Laptops purchased for thousands of high school students
The state moved forward Tuesday with purchasing laptops for 60,000 high school students in Connecticut’s under-resourced communities. The $23.7 million expense is the first major purchase for The Partnership for Connecticut — the collaboration between state leaders and billionaire philanthropist Barbara Dalio — and it accounts for more than half the agency’s $40 million annual budget.
The Partnership will prioritize getting the first wave of Dell computers in the hands of students who have no way to participate in online remote learning. The first 15,000 laptops will arrive in May, followed by 30,000 in June and 15,000 in July.
Partnership board members acknowledged Tuesday that the computers will be arriving long after schools closed their doors to curb the spread of coronavirus. But they pointed out that the computers are expected to have a lifespan of 5 years.
“It will help facilitate learning opportunities over the summer and next year and we’ll leverage the power of it over time,” said Mary Anne Schmitt-Carey, president of the Partnership. “And it’s just a practical impossibility to get them sooner, but I don’t think that negates the need to get them and to deliver them absolutely as quickly as we can.”
Nathan Quesnel, superintendent of the East Hartford school system, called the laptops a game-changer.
“These are families that don’t have technology,” said Quesnel, who the Partnership tasked with ensuring the computers are delivered to students. “This is a real opportunity to bridge the digital divide.”
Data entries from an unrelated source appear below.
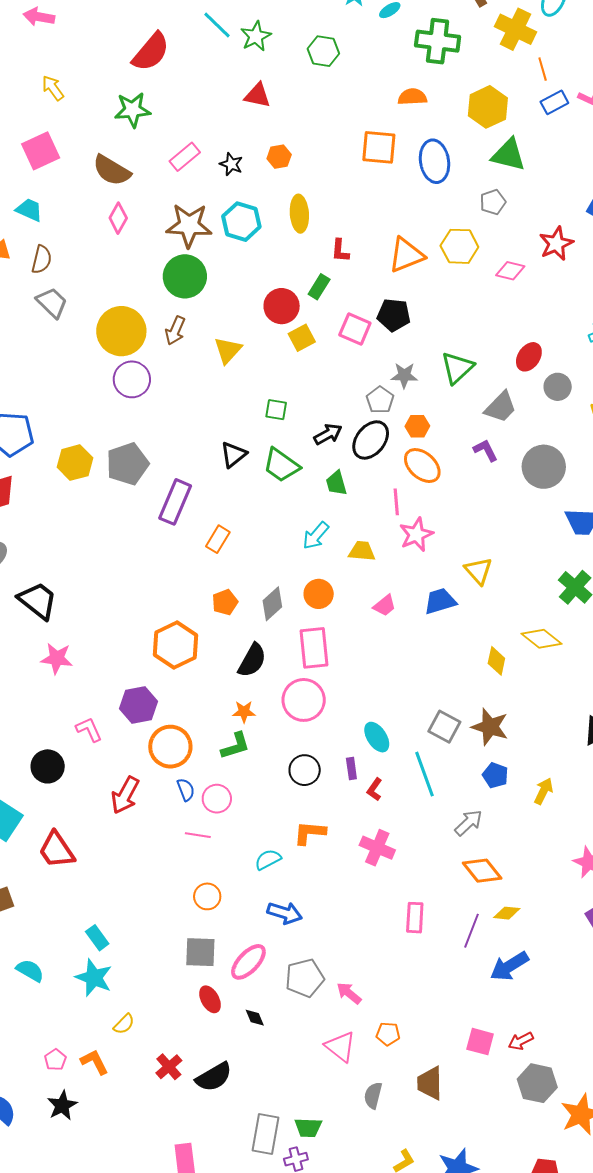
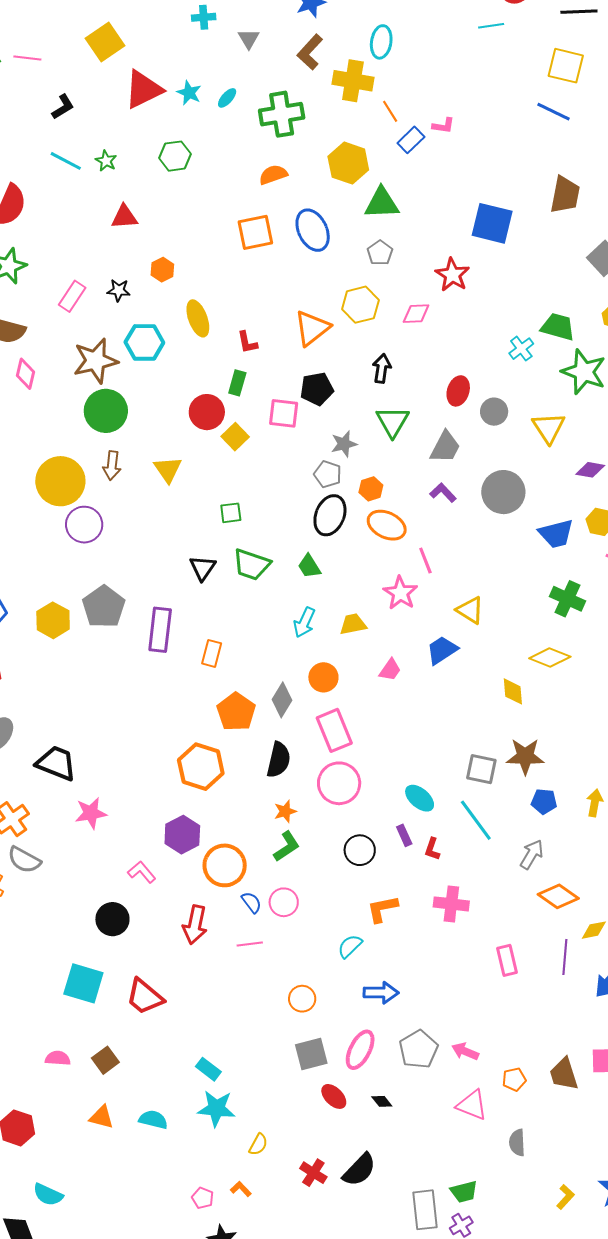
green star: (256, 36) -> (106, 161), size x0.7
black arrow: (328, 434) -> (382, 368), moved, turned -36
pink line: (396, 502) -> (425, 560), moved
orange pentagon: (225, 602) -> (236, 712), size x1.5
pink line: (198, 835) -> (250, 944), moved
orange L-shape: (95, 1062) -> (241, 1189), size x0.7
brown trapezoid: (430, 1083) -> (564, 1074), moved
COVID-19 testing begins on UConn Storrs campus
Also on Tuesday, the University of Connecticut kicked off its first day of COVID-19 testing on the university’s Storrs campus.
UConn officials said seven students showed up to get tested at the on-campus mobile testing site: the UConn Dairy Bar Truck.
The truck was parked near the school’s student health services building on Glenbrook Road.
So far, “none of the nearly 900 students still living in UConn residence halls have tested positive for the virus,” university spokesperson Stephanie Reitz said in an email Tuesday afternoon.
Like other universities in the state, UConn has shifted to online learning for the rest of the spring semester. So foot traffic is light these days. Students remaining on campus are mainly international or students with no home to which they can safely return, Reitz said.
The next testing date is April 14 and is open to all undergraduate and graduate students on the Storrs campus, as long as they go through pre-test screenings.
West Hartford offers property tax relief for residents
The town of West Hartford is among the first municipalities to adopt two new property tax relief programs that the state has offered in response to the COVID-19 pandemic.
“We do not want any resident or local business that is suffering financial hardship because of COVID-19 to worry about their upcoming property tax bill,” Mayor Shari G. Cantor said in a statement Tuesday.
Lamont signed an executive order last week establishing two tax relief programs. One provides temporary tax forbearance of property tax collection. The other reduces interest rates on delinquent tax payments to property owners, provided landlords agree to extend forbearance to their tenants for the duration of the deferment.
Municipalities are required to adopt one or both. West Hartford’s town council unanimously adopted both programs in a resolution Monday night.
The town said further guidance will be available soon on who is eligible for these programs.
Connecticut Mirror reporter Jacqueline Rabe Thomas contributed to this report.